A través de los años me limité a admirar los cuadros, grabados y objetos de Gandía de una forma introspectiva y llena de anhelo, pero Miguel Ángel –arrebatado, vehemente, generoso–, publicó incontables artículos sobre el tema y ahora un libro titulado Vicente Gandía. Invocar el paisaje (colección "Círculo de Arte" de la Dirección General de Publicaciones del Consejo Nacional para la Cultura y las Artes).

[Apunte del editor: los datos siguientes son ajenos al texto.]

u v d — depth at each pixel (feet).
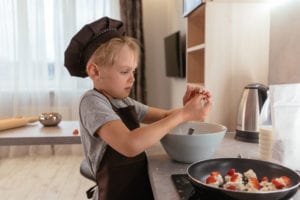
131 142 2.37
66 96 12.09
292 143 2.87
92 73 2.91
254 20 4.97
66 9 11.59
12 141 4.80
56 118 5.98
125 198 2.90
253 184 2.17
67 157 11.76
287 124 2.89
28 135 4.97
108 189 2.85
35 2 11.44
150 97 13.24
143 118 3.63
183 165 3.05
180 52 9.63
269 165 2.53
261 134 3.22
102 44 2.82
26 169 10.29
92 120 2.62
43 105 12.01
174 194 2.30
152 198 3.02
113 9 12.01
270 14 4.92
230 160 2.66
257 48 5.01
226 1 5.16
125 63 2.81
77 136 4.91
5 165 10.73
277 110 2.93
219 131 3.22
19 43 11.56
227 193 1.91
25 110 11.91
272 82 4.86
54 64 11.91
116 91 2.89
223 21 4.96
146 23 12.88
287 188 2.01
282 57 4.52
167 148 3.08
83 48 3.00
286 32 4.39
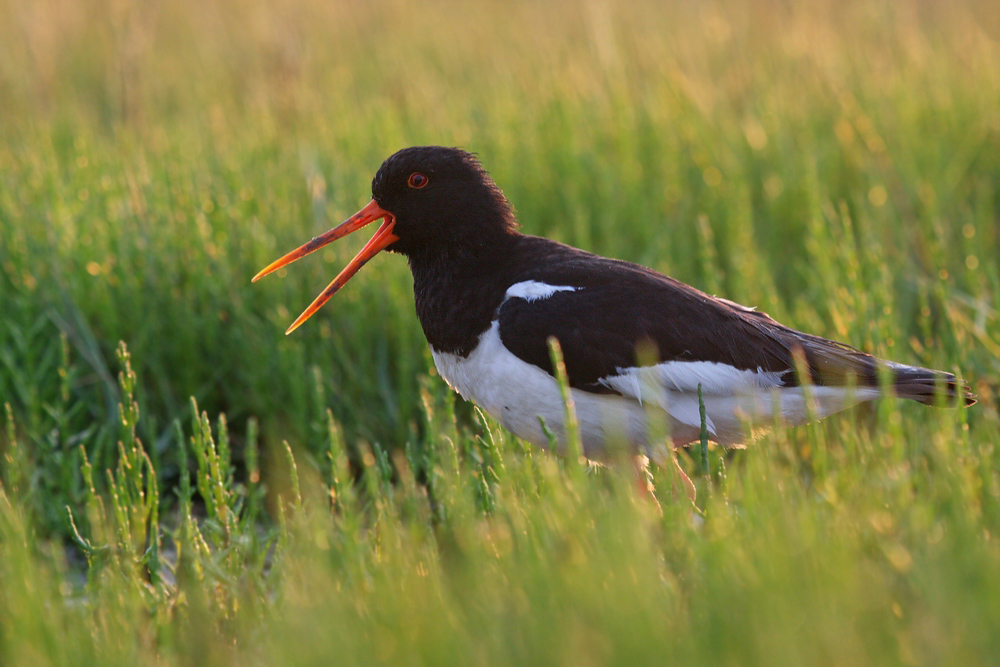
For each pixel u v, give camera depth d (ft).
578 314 25.72
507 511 20.63
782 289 42.80
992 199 47.32
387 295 36.73
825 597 16.66
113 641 19.24
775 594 16.61
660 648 15.71
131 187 39.40
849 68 55.88
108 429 32.83
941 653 15.55
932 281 38.52
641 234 43.68
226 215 39.37
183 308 35.88
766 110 50.67
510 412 26.89
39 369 32.45
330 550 20.63
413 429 32.83
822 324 36.88
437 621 16.97
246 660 19.45
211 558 22.74
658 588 17.66
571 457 20.52
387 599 18.12
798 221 44.88
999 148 49.78
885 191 44.34
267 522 30.53
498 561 19.95
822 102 52.95
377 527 23.80
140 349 34.81
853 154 48.73
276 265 29.14
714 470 29.04
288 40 58.23
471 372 27.30
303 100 55.42
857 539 19.36
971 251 39.06
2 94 61.26
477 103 55.57
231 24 71.46
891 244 42.52
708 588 17.53
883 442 24.77
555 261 27.27
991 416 27.27
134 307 35.78
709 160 48.52
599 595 16.84
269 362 34.32
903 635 16.38
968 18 65.36
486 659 16.25
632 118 50.62
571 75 55.62
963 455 22.86
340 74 61.82
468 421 34.12
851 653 15.55
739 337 26.35
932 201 43.78
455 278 27.91
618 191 45.57
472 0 77.20
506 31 69.41
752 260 39.14
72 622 19.90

En su ensayo Muñoz nos habla sobre la trayectoria profesional pero también emocional de un pintor que pasó por diversos oficios antes de "trabajar la tela como un eco de libertad". Hace un recuento cronológico y explora los aspectos técnicos e intelectuales de su producción. Pero quizá lo más interesante y acertado es que se adentra en la espesura de la obra para emerger con pequeñas gemas que son atisbos del interior de la mente de este artista. Así, por ejemplo, Miguel Ángel nos revela que para Gandía el color es una forma de libertad, de emoción, de escapar a su propio laberinto; que para apartar la angustia del vacío "tiene como meta manifiesta retener la memoria"; que cada cuadro –"poema visual"– entiende la pintura "desde otras posibilidades", desde "su propio universo".

Todo esto está muy bien pero leo que Miguel Ángel afirma: "Gandía ha domesticado el pincel." En algún otro sitio creo que Jomí García Ascott escribió lo contrario. Me parece que no sucede ni una cosa ni la otra. Más bien creo que detrás de la melancolía de cuadros como Interior con philodendro, la paciencia de Esperando amigos o la quietud de Jardín de la tarde se desarrolla un combate encarnizado, pero silencioso, entre el artista y su tema; entre el pintor y el pincel; entre lo que ocurre en la mente y lo que dicta la razón; entre lo que se desea y lo que se puede tener.

Quizá lo que para mí resulta más extraordinario de la obra de Gandía es la elegancia y el recato con que lleva a cabo esta lucha incesante para domar y defenderse de ser domado, que necesariamente es tan compleja como solitaria y dolorosa. En vez de desgarrarse con cinismo para atraer, Gandía sigue el camino que él ha trazado para sí, ajeno a grandes eventos de mercadotecnia intelectual, pero seguro en su exploración de las entrañas de la existencia.

"Toda la vida", dice él, "he pintado ventanas abiertas a otras posibilidades: a la esperanza dentro de uno mismo de que siempre se puede hacer algo más." En esta época en que lo más vistoso es lo mediano, en donde sólo rige lo aparente y lo que más resalta es lo banal, parece que ya a nadie le importa lo que importa: el valor, la compasión, la lealtad, la tenacidad, la entrega a un ideal. En semejante contexto la figura de Vicente Gandía y de quienes, como él, todavía no se rinden a la complacencia, equivale a una bocanada de aire fresco en medio de un ambiente enrarecido.

Así como Gilgamesh tuvo que entender que la inmortalidad está en las acciones, quizá es tiempo de que escuchemos a los insectos de aquella pared. No se trata de poseer sino de descubrir. Abramos una ventana a la certeza de que las maravillas existen y de que, en efecto, como Gandía, siempre podemos hacer más.